Wednesday, August 16, 2023

What We've Lost


For my birthday we got up well before sunrise and used our flashlights to hike into Elktonia, a Black beach from the history of segregation. The entrance is unmarked; you have to have been told or shown where it is. As a result, few people know about it and it's always peaceful and private. 

I was struck by the fact that these people were never given the best sites, so if this forgotten beach was that beautiful still ... what must the other, "better" beaches have been like? What beauty have we lost? Maybe, though, the joke's on them -- this little piece of shoreline was too crappy to develop, and so was left untouched when all the prettier places around it were developed into condos. 

When we were in Alaska and I felt small and a little scared by the vastness and power of the landscape, I wondered if the first Europeans to arrive at the relatively placid, but still wild, Chesapeake would have felt that same human insignificance? We need big landscapes in our lives to inspire us to awe.

It was a peaceful morning, the oftest lapping of tiny wavelets on the shore and a sentinel heron standing on a ruined piling, as the sky went from mysterious deep dusty blue, to pink, to orange, to gold, and then down to the brightness of an ordinary day. We breakfasted on giant cinnamon rolls from the bakery at our marina, and tried to process our thoughts from the early excursion. And coffee. Lots of coffee.

Thursday, June 1, 2023

"Salty" Insight


A jar of salt! (I'm used to salt being sold in a cardboard box or cylinder.)

I've always been fascinated by ephemera – those humble, utilitarian objects designed to be temporary; fragments of ordinary life, that when moved from one culture to another, turn out to be not ordinary at all, and give some unexpected insights into the ways people in other parts of the world live.

That's perhaps one of the joys of cruising, of being able to deeply immerse yourself into a new place, staying for longer and being outside of the typical tourist hotel bubble. And though we're not actively cruising right now, we're still cruising-adjacent. 

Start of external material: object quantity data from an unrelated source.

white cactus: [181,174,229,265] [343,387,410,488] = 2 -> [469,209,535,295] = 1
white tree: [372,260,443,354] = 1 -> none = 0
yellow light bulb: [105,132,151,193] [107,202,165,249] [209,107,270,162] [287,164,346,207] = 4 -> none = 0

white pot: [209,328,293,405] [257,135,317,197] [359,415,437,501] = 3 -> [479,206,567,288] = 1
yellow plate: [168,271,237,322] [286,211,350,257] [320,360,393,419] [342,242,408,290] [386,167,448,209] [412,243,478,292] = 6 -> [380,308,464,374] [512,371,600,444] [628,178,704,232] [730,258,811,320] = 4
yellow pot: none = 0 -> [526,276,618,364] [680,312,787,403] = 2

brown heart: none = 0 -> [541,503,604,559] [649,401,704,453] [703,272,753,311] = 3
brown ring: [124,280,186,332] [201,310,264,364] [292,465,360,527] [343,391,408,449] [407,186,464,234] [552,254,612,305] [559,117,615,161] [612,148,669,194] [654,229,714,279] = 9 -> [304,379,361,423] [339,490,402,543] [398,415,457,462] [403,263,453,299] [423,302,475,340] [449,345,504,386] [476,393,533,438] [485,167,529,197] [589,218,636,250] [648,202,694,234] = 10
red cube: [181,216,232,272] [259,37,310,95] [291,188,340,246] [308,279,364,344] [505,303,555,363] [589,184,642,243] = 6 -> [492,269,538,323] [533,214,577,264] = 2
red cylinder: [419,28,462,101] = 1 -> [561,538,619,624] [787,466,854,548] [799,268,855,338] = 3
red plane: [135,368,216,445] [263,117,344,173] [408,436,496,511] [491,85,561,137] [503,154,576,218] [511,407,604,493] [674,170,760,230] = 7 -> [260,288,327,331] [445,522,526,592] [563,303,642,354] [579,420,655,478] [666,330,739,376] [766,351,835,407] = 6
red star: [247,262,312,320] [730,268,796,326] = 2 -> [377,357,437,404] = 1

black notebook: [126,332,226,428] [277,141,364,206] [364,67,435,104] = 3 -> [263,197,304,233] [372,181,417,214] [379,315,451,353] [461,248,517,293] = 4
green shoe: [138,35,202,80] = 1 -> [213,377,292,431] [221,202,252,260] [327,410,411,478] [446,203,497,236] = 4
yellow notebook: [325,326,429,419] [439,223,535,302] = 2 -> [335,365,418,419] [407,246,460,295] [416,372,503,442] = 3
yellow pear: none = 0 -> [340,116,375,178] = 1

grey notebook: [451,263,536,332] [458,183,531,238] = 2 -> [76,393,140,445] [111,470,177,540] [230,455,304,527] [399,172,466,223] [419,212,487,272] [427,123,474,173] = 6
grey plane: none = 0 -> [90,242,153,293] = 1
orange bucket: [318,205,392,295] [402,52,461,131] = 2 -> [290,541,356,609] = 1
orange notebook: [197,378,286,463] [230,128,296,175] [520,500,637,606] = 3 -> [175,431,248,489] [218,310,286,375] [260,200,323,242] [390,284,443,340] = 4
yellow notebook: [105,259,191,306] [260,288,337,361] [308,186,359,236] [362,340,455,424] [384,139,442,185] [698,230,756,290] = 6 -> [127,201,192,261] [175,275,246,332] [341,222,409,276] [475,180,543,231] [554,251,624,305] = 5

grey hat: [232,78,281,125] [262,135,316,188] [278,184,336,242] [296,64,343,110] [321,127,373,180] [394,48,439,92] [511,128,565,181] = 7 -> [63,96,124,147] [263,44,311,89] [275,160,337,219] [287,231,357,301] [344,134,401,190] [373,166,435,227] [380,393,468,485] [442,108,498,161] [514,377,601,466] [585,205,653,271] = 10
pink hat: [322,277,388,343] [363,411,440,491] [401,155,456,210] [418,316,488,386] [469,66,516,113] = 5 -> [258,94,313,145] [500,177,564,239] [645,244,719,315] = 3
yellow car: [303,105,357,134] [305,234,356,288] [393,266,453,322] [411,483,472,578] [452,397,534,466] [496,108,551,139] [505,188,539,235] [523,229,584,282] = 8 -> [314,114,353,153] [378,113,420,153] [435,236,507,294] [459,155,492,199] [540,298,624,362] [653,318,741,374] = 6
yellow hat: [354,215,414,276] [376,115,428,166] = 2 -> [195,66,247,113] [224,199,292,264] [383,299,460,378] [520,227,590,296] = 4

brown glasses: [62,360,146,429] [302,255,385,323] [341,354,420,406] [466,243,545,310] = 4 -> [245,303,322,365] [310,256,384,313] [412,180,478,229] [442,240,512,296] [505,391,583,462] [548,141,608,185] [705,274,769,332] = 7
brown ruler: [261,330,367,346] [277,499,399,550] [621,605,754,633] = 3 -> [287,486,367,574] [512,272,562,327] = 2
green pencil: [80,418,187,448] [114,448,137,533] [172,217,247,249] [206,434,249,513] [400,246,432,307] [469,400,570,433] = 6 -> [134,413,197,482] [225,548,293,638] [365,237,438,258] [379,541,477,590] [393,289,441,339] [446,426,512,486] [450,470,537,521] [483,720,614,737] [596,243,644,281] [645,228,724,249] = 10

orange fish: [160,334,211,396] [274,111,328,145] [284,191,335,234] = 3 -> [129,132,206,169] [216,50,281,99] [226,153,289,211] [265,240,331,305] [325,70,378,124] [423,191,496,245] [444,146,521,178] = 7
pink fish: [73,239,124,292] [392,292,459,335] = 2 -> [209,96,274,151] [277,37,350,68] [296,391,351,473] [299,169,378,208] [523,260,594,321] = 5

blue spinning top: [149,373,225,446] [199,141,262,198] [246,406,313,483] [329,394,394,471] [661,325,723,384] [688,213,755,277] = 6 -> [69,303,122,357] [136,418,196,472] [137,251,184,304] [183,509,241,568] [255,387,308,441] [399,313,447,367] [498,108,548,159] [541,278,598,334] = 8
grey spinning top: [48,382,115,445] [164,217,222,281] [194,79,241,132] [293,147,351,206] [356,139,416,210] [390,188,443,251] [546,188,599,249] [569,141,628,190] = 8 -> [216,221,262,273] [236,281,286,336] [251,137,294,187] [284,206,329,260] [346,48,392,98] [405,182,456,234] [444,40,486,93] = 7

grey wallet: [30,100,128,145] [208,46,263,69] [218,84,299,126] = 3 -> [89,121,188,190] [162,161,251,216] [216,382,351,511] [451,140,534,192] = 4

Annapolis is a great place for meeting people who are starting – or ending – their cruising careers. We once had some dock neighbours who were ending, after exploring the Mediterranean, crossing the Atlantic to the Caribbean, then coming up the coast here to sell their boat. In their final scurry to empty the boat of their personal possessions before turning it over to the new owners, we ended up being the casual recipients of a very eclectic group of leftovers completely out of context – a colourful t-shirt, two wine glasses, a screwdriver, a jar of olive oil, a jar of salt.

This salt jar now lives on my kitchen counter. It's thoughtfully designed with a flat spot on one side so it can be used standing up in a cabinet, or leaning over next to the stove as a kind of “salt pig” to grab a pinch of salt while cooking. I used Google Translate to read the label, which informed me that it was crystal sea salt for grinding at the table. Only, I had a small typo the first time I keyed it into my phone. That is how I learned that in Turkish, the words for “grinding [salt] at the table” and “arguing at the table” differ by only a single letter. And now I have a mental image of a big table laden with exotically-spiced food, boisterous family gathered around for a dinner filled with laughter and good-natured “grinding” -- in both senses of the word. 

Seemingly unusual to American eyes, the jar can stand on its base or its side.

Looked at up close, the grains are a wide range of sizes, and show the square crystal shapes that hint at slow evaporation, perhaps in the old-fashioned way, in a shallow pond in the sunlight

(Note: this casual jar of salt crystals is especially poignant to someone who grew up in a very different style, someone whose parents' table just miiiiight have included individual crystal salt cellars with tiny glass spoons at each place setting.)